Source data:
■ ■ ■

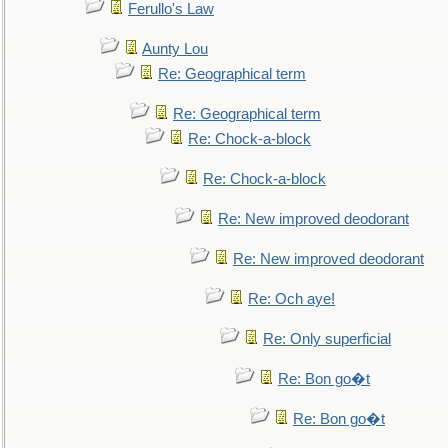
Ferullo's Law
Aunty Lou
Re: Geographical term
Re: Geographical term
Re: Chock-a-block
Re: Chock-a-block
Re: New improved deodorant
Re: New improved deodorant
Re: Och aye!
Re: Only superficial
Re: Bon go�t
Re: Bon go�t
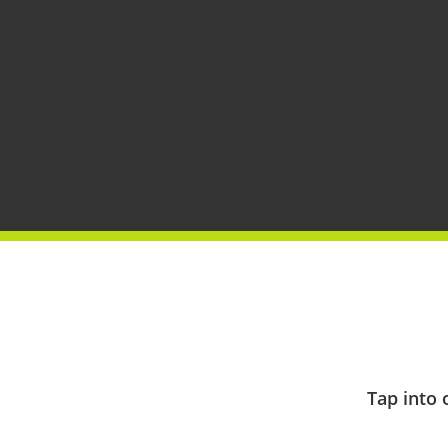
Tap into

■ ■ ■

What the exercise asks: Rewrite the listing above, changing every "Geographical term" to "Place name" and keeping everything else the same. Leave the pictures out.

Response to this task:
Ferullo's Law
Aunty Lou
Re: Place name
Re: Place name
Re: Chock-a-block
Re: Chock-a-block
Re: New improved deodorant
Re: New improved deodorant
Re: Och aye!
Re: Only superficial
Re: Bon go�t
Re: Bon go�t
Tap into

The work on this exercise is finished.